The Chinese were pathbreakers.
If you don’t espouse the right attitudes, you might find yourself barred from public transportation, from work permits or travel visas, from preferred jobs and other social—which includes economic—perquisites.
Winston Smith, Orwell’s unhappy protagonist, had to contend with a tiny two-way television set in his apartment that he couldn’t turn off and that constantly eavesdropped on him.
Chinese citizens have to contend with having their texts, emails, and internet activity constantly scrutinized, which also means having every phone conversation docketed and financial transaction tracked.
Cameras, backed up with facial-recognition technology, are everywhere, watching, listening, building up a record that can always be marshaled as an indictment.
It’s a good thing, isn’t it, that we in the freedom-loving West eschew such totalitarian intrusiveness?
Just kidding.
The U.S. Department of Justice showed how it’s done in the land of the formerly free when it employed all those techniques to track down, arrest, and incarcerate hundreds of people involved in the Jan. 6, 2021, protest at the Capitol.
Phone and social media accounts were hoovered up and dissected; facial recognition technology was deployed and weaponized; financial transactions and travel records were subpoenaed and combed through.
In many ways, Prime Minister Justin Trudeau of Canada went even further in dealing with the “Freedom Convoy” of truckers.
Xi Jinping must be proud of him.
So now we have Vladimir Putin invading Ukraine.
Media and financial companies of the West, having gotten used to shutting down people they don’t like, are in for the kill.
That’ll show that mean, nasty dictator!
But the net effect seems to have been to force Putin to look elsewhere for financial services.
I think that there are two lessons to be drawn from this.
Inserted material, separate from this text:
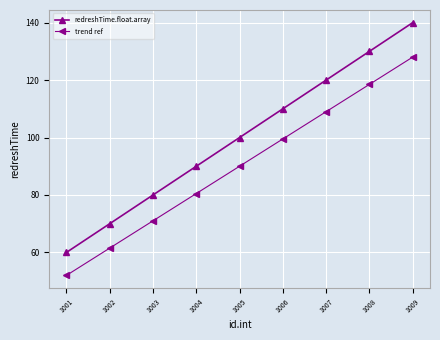

How many series are shown in this chart?

2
One is that the net result of the West’s foot-stamping against Putin has been to push him into the arms of Xi and the Mullahs in Iran.
Sure, the sanctions are hurting the Russian economy, and, hence, the Russian people, but at the end of the day, I suspect that their chief effect will be to anger Putin, not dissuade him.
Second, by marrying the imperatives of cancel culture with the resources of high-tech, the campaign against Putin may prove to provide a blueprint for future totalitarian moves in so-called democracies in the West.
The irony is that, just a few years ago, all this high-tech was touted as a great instrument of freedom.
The internet would put ordinary citizens on the level with media giants.
Twitter would enable anyone to reach anyone.
Facebook and Instagram were supposed to open up the world.
Google would help us all to find what we wanted, almost instantly, and entities like PayPal and GoFundMe were instruments for citizens to support causes they believed in.
Except that it turned out the vast power and reach of these technologies could, in a nonce, be turned against the people they supposedly served, coopted in part by governments, but just as much by the progressive ideologies that ruled in their corporate offices.
Indeed.
Noting the alignment of entities such as NATO, the EU, and Klaus Schwab’s World Economic Forum with its plans for a “Great Reset,” Sundance warns that “the global future being outlined in this NATO/EU/WEF strategy to use private industry as a weapon, is like the government attack on Canadian truckers/supporters taken to an exponential scale.
“Now, overlay your pending requirement to walk around with a digital identity, and you can see exactly how easy it will be to de-person, which is one layer higher than de-bank.”
Get ready. Cancel culture, armed with the high-tech weapons that were supposed to emancipate us, is coming to a democracy near you.